Every time I’ve heard of Hugh since that day, it’s been in the context of another career high. Straight out of WAAPA into the lead of an ABC drama. Lead in a mainstage musical. A Hollywood movie. Broadway. A Tony Award. Hosting the Tony Awards. Nominated for an Oscar. Hosting the Oscars. Goddamn Wolverine!

None of his success has come as a surprise to those of us who had the privilege of watching Hugh in his last year of uni, realising that he wasn’t a journalist, he was an actor.

It couldn’t have happened to a nicer bloke.

And he really was a bloody great dog.

The Memorandum was the beginning and end of my performance career, but I stay involved as a ‘stage mum’, as two of my daughters are themselves talented musical theatre artists. 

The last time I saw Hugh I was working as the publicist for ABC Radio’s 2BL in 1996. I saw a fine-looking tall man in a suit being whisked into the studio by his minders. It was Hugh, promoting his new show Sunset Boulevard, in which he had been cast as the leading man. I thought about saying hello, but the moment seemed too surreal, and I was certain there would not be enough time for anything more than a brief “hi”, a confused look and a flash of recognition before he was ushered away to his next commitment. 

However, in December 2017 my husband texted me from Bondi Beach. “Hugh Jackman is here.

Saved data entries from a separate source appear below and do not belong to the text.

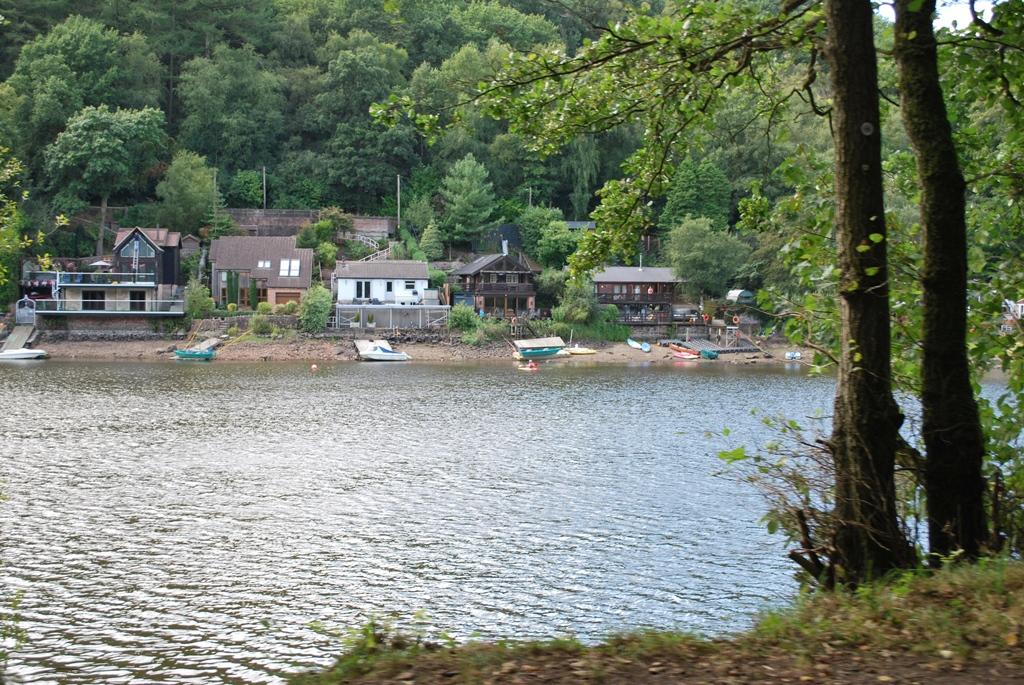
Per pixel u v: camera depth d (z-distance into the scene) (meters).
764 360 78.88
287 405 46.69
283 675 14.67
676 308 92.62
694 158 99.50
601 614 17.28
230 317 81.00
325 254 92.81
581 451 33.94
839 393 9.80
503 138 108.25
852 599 8.85
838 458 9.75
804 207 11.99
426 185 107.69
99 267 82.81
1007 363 11.55
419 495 26.91
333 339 79.19
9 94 89.00
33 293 82.38
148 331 79.31
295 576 19.56
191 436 36.88
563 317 85.06
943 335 10.20
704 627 16.34
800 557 10.05
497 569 20.08
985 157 12.47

I’m gonna get a photo with the girls.” I sent him a photo of me and Hugh, back in our Memorandum days with the instruction “show him this”.

The photo did the trick, Hugh, having turned down many others asking for selfies, agreed to pose with the kids. Looking at the Hugh from a lifetime ago back in the days where he could go to the beach undisturbed, he told my daughters, “Say hi to Sara for me”. 

Painting Hugh’s Wagon.

Veteran Community Theatre director Tom Sweeney reveals that Hugh Jackman was also involved in amateur theatre as a teenager.

“Back in 1989 I was directing a production of Paint Your Wagon for the Willoughby Musical Society at the Bailey Hall in Chatswood.

“In those days you didn’t audition you just turned up. I had 28 men in the chorus, which was rare.

“At one particular rehearsal, everyone was on the stage singing ‘Away out here they got a name for rain and wind and fire’. Anyway, they were all bit lacklustre and I said ‘Stop, stop, stop, stop!’ I said, ‘Listen you lot, if you could act and sing like this guy,’ pointing a Hugh, ‘you might get somewhere.’

“So, I used him as an example of what they should be doing. He was only about 17 or 18 at the time and just out of high school. When I do talks about theatre, I say if it wasn’t for me Hugh Jackman wouldn’t even be on Broadway.

“He was singing, acting and interpreting the lyrics perfectly. Hugh had the X Factor even then.”